**Problem to work on**. Without including any images, please transcribe all the lines below exactly.

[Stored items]
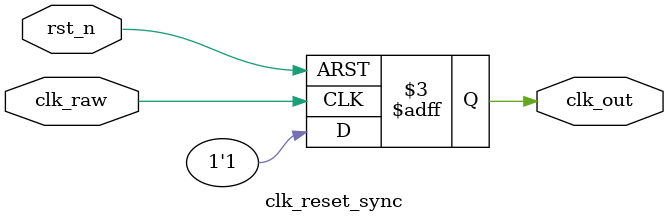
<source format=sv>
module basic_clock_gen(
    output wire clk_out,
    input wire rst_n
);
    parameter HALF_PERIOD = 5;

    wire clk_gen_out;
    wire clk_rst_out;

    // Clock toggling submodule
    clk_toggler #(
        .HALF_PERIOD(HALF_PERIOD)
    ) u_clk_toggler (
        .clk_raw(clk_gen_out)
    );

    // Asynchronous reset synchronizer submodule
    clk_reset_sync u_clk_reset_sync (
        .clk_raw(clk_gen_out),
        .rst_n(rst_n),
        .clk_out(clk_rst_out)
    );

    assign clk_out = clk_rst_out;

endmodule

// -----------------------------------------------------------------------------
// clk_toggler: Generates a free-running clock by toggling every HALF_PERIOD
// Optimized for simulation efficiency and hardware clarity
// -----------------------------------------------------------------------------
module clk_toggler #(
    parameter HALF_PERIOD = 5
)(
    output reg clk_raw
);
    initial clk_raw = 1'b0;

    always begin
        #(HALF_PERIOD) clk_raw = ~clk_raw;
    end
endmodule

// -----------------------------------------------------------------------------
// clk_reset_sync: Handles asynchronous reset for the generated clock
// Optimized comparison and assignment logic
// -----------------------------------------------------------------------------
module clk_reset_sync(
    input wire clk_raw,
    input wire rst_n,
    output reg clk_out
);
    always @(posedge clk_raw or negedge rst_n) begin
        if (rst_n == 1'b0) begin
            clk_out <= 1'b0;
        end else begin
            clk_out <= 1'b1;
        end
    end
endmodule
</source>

**Written response**.
<source format=sv>
module basic_clock_gen(
    output wire clk_out,
    input wire rst_n
);
    parameter HALF_PERIOD = 5;

    wire clk_gen_out;
    wire clk_rst_out;

    // Clock toggling submodule
    clk_toggler #(
        .HALF_PERIOD(HALF_PERIOD)
    ) u_clk_toggler (
        .clk_raw(clk_gen_out)
    );

    // Asynchronous reset synchronizer submodule
    clk_reset_sync u_clk_reset_sync (
        .clk_raw(clk_gen_out),
        .rst_n(rst_n),
        .clk_out(clk_rst_out)
    );

    assign clk_out = clk_rst_out;

endmodule

// -----------------------------------------------------------------------------
// clk_toggler: Generates a free-running clock by toggling every HALF_PERIOD
// Optimized for simulation efficiency and hardware clarity
// -----------------------------------------------------------------------------
module clk_toggler #(
    parameter HALF_PERIOD = 5
)(
    output reg clk_raw
);
    initial clk_raw = 1'b0;

    always begin
        #(HALF_PERIOD) clk_raw = ~clk_raw;
    end
endmodule

// -----------------------------------------------------------------------------
// clk_reset_sync: Handles asynchronous reset for the generated clock
// Optimized comparison and assignment logic
// -----------------------------------------------------------------------------
module clk_reset_sync(
    input wire clk_raw,
    input wire rst_n,
    output reg clk_out
);
    always @(posedge clk_raw or negedge rst_n) begin
        if (rst_n == 1'b0) begin
            clk_out <= 1'b0;
        end else begin
            clk_out <= 1'b1;
        end
    end
endmodule
</source>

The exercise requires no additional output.